Démonstration par un commentaire de textes.

En matière de flagrance, l’article 78-2 CPP prévoit : « Les officiers de police judiciaire peuvent inviter à justifier de son identité toute personne à l’égard de laquelle existe une ou plusieurs raisons plausibles de soupçonner qu’elle a commis ou tenté de commettre une infraction. » Une raison de soupçonner une infraction, une seule raison, autorise donc à procéder à un contrôle d’identité.

Mais la Cour d’appel de Colmar a considéré que le comportement de Monsieur Jipolin L. et ses amis n’était pas seulement suspect dans sa globalité (observer de loin la progression des policiers, puis éviter leur regard lorsqu’ils s’approchent). Non : le Premier président a estimé que chacun des regards de Monsieur Jipolin L. et de ses amis (en direction des policiers, puis dans une autre direction) constituait, à lui seul, un comportement suspect : « ces indices objectifs caractérisaient des raisons suffisantes de penser qu’un ou plusieurs des intéressés étaient en situation d’infraction ».

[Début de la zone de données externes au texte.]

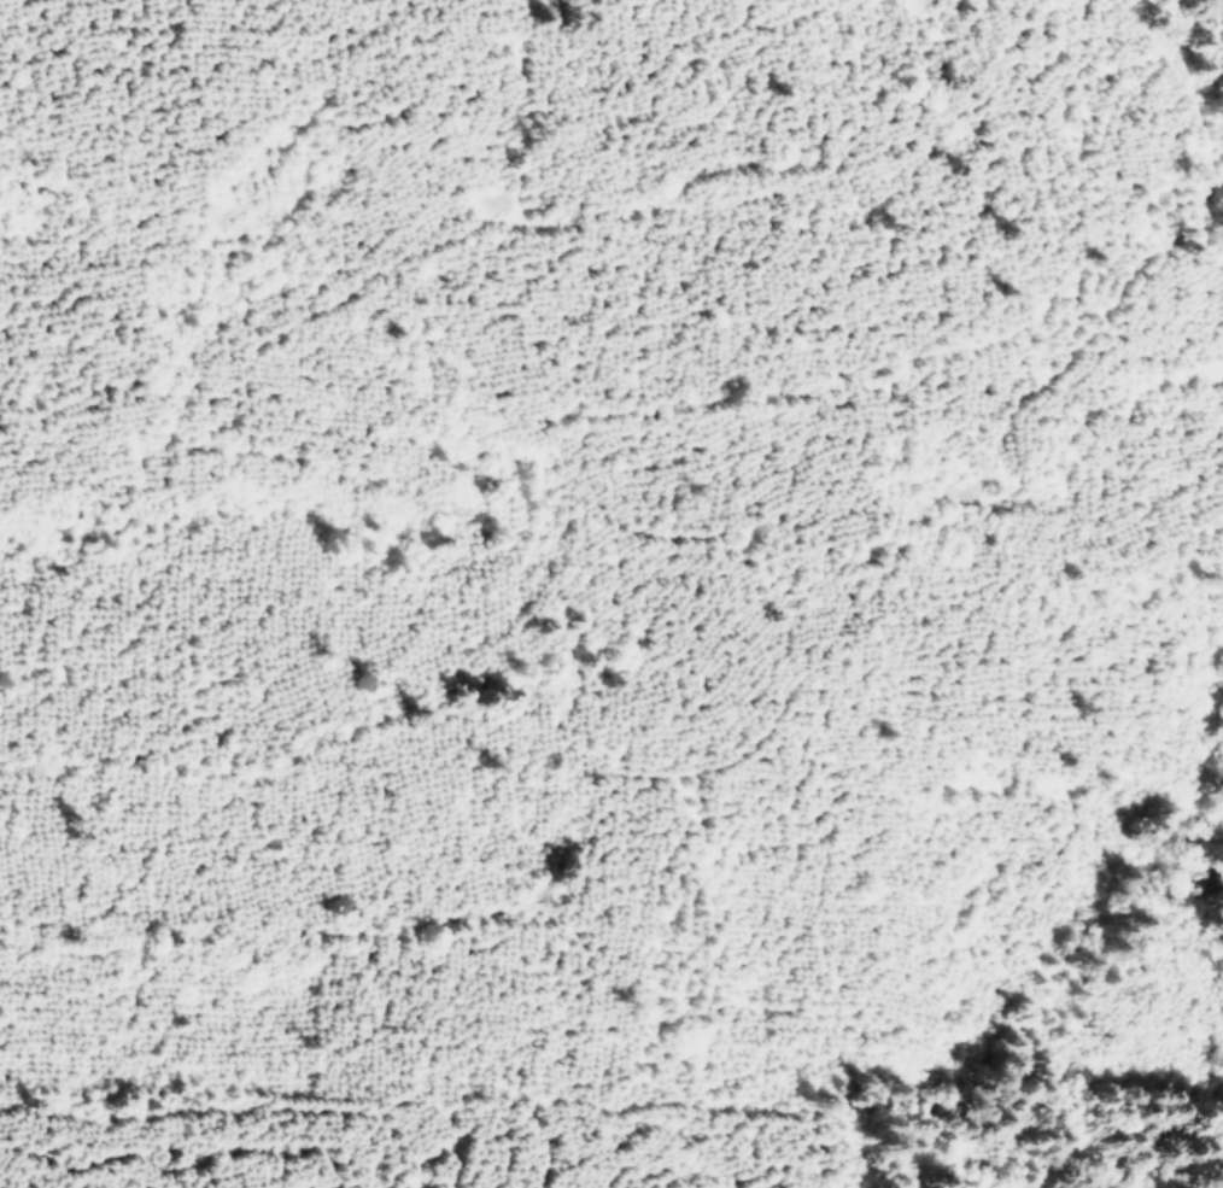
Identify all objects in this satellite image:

Certains commentateurs (notamment ceux qui connaissent la jurisprudence de la Cour de cassation : et ) ont ironisé : « Faut regarder les policiers droit dans les yeux, quand on est sans papier »… C’est bien pis. En Alsace, lorsqu’un individu regarde en direction d’un policier : il fait le guet ; lorsqu’il baisse les yeux : il prend la fuite. Deux raisons de le contrôler.

Prochaine étape : appliquer la Méthode de Colmar ® aux affaires pénales. Ca tombe bien : il y a toujours un agent de police présent dans les salles d’audience correctionnelle pour assurer la garde. Si le prévenu regarde le policier dans les yeux, les magistrats jugeront qu’il est coupable. En revanche, s’il évite le regard du policier, les magistrats jugeront qu’il est coupable.